When people expect returns in excess of 25% per annum, whether they be in property or shares, you have a clear case of unrealistic expectations and therefore a potential collision of expectations waiting to happen.
When you read, too often, that the way to achieve this scale of return is simply to switch between the two aforementioned Investment Classes as each slows, then you have potentially the blind leading the blind.
There is no such thing, in my humble opinion, as a paradigm shift in basic investment rules so when property simply becomes too expensive for the general population’s disposable income to support, it should stop rising.
The same applies to shares. If the share prices rise too quickly then at some point there will be a correction or at least a pause. As the companies profits grow we then see the PE ratios returning to levels that the market is again happy with.
Personally, I am not convinced that South African residential property is growing as much as our press tends to inform us, after all, many of the publications where you read such information would not hit the streets if it were not for the Estate Agent and Property Developer adverts they contain.
It would be stupid for such publications to bite the hand that feeds them, so the advertiser has the ability to tell us their position with little prospect of opposition. The truth, I believe, hit the market a while ago and it is that despite the low interest rates, there is only so much bond debt you can secure and service from your after-tax income, the boom is over and it is not coming back in a hurry.
The strangest thing, however, happened to me only last week and it is a funny, if not ironic, tale. An estate agent said to me that although the real by which I took him to mean the non-marketing and PR property market was slow, he was still optimistic.
The reason, he said, was thus: when housewives and divorced women (his words not mine!) start giving advice on stocks and shares, then that investment has run its course. This is now happening, he proffered, so the money will soon be leaving the share portfolios and unit trusts, and rushing back into residential property! Where, we can only assume, a battalion of housewives and divorced ladies will be waiting, each Sunday, to advise us on the correct property investment?
Less of this banter, however, these are in truth very difficult times for us all, the advised and the advisor. After all, if Mr Bush can convince Mr Blair and it would seem the majority of primary school children (mine included), that a secular dictator, namely one Mr Hussein of Iraq, was responsible for the attacks of 09/11.Â Also that the same Mr Hussein was the owner of stockpiles of weapons of mass destruction, then perhaps he, Mr Bush, could now convince others that now Iran also needs a jolly good seeing to.
That scenario could see oil costing anything around $150 a barrel and with it inflict a cruel blow on the world economy. It is believed that such an oil price, conjoined with high commodity prices, would make it likely that we would see no less than a 5-10% increase in inflation, over the medium term. Such an increase in inflation would naturally lead to higher interest rates and would crush those who are over-exposed to debt, regardless of where they live and how the debt was incurred.

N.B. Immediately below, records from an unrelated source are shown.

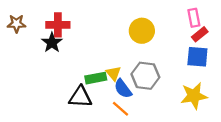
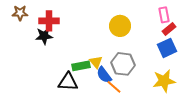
brown star: (16, 24) -> (20, 13), moved
black star: (52, 43) -> (44, 36), turned 30
blue square: (197, 57) -> (167, 48), turned -30
orange line: (121, 109) -> (114, 87), moved

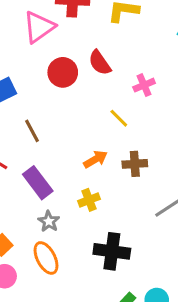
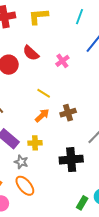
yellow line: (119, 118) -> (44, 93), moved
yellow cross: (89, 200) -> (35, 143), moved, turned 32
black cross: (112, 251) -> (71, 160), moved

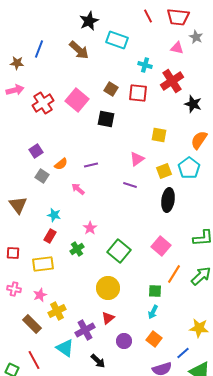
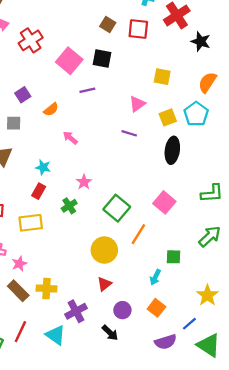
pink square: (77, 100) -> (69, 61), moved
purple line: (91, 165) -> (87, 90), moved
gray square: (42, 176) -> (14, 123), moved, turned -32
orange line: (174, 274) -> (138, 234), moved
green square: (155, 291) -> (173, 257), moved
pink star: (40, 295) -> (19, 264), moved
yellow cross: (57, 311) -> (47, 289), moved, turned 30
yellow star: (199, 328) -> (207, 295), turned 30
purple cross: (85, 330) -> (76, 311), moved
cyan triangle: (65, 348) -> (56, 335), moved
red line: (34, 360) -> (20, 332), turned 54
black arrow: (98, 361) -> (110, 333), moved

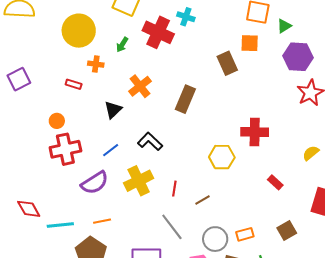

Anyway, enough of the doomsday scenario planning, but it just shows that these are strange days and we need to be realistic and professional when talking with our clients. How soon everyone forgets the days of 25% interest rates, flagging economies and a sense of normality in our reality. It is our duty to show our clients a realistic and risk adverse return, against the prevailing inflation rate. It is our obligation to do our best for the client at all times and that includes reminding them of the inherent market risks and staying within their agreed risk profile.
Finally, I have quite openly pursued the cause of the private client and the service levels they receive, ever since I started writing for Blue Chip in 2004. My opinion is that everyone can improve in this area, me included, ensuring that the quality of the service and its frequency improves. I think that the FPI membership and its executive in particular, share this cause, as it will show the local and international market place that we are serious about the position of the private client and serious about bettering our offering across Southern Africa.
The positive point, I have personally observed, is that in general service, as an element of financial services, seems to be improving all the time and the FPI membership are not surprisingly at the front of that cause.